Records from a data collection

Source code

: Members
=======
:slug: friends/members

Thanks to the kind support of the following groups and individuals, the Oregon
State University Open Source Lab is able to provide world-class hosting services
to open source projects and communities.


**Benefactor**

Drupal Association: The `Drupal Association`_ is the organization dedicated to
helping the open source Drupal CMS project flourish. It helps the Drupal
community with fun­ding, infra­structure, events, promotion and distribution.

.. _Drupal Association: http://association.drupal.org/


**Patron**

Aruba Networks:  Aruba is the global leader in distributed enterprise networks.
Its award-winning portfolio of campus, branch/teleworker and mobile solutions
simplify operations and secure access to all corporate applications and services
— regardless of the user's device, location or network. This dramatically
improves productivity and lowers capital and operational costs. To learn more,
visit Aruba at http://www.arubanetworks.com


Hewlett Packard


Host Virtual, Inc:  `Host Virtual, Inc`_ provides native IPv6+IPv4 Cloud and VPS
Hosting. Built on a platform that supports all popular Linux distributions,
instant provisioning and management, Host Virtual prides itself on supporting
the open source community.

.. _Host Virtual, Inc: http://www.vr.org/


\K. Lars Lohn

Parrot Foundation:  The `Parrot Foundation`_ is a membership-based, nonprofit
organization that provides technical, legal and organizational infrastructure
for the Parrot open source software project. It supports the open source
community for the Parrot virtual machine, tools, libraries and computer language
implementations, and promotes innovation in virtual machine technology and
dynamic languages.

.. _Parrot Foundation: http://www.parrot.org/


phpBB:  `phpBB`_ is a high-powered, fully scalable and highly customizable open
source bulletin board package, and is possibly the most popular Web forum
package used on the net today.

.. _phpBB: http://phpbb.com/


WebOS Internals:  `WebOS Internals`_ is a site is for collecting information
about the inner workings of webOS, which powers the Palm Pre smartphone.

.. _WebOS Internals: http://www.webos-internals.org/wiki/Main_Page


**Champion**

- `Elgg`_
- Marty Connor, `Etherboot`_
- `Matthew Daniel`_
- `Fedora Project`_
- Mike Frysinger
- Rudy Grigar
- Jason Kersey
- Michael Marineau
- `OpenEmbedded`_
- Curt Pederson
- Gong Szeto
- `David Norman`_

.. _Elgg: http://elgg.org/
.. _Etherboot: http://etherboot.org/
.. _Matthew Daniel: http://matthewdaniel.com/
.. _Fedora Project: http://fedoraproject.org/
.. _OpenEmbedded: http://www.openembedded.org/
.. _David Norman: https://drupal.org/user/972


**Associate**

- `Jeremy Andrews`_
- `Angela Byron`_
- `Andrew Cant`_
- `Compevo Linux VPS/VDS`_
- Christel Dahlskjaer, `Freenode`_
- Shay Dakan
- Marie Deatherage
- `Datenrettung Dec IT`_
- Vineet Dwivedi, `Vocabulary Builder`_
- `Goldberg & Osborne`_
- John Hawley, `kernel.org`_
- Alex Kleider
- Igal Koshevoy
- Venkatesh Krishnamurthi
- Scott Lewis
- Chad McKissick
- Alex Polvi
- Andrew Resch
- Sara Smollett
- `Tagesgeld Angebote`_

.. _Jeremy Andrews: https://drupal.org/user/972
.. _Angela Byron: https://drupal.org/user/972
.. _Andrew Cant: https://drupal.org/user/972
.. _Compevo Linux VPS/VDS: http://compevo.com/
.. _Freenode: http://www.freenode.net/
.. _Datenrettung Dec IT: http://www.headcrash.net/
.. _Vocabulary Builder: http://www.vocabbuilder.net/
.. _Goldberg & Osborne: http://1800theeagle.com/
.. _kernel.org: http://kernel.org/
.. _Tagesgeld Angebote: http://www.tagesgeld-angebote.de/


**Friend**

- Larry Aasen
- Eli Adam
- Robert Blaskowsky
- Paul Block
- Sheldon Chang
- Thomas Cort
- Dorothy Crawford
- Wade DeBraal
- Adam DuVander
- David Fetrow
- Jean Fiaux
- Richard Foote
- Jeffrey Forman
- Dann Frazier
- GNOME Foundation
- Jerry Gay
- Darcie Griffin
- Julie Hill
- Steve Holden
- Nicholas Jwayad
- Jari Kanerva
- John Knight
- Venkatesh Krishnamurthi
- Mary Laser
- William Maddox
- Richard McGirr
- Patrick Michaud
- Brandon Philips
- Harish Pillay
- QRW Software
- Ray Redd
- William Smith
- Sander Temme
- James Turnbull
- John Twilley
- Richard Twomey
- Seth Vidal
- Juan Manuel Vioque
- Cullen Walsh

● Work to complete: Determine which lines above include the word "Osborne", and report those lines in full.

● Result:
- `Goldberg & Osborne`_
.. _Goldberg & Osborne: http://1800theeagle.com/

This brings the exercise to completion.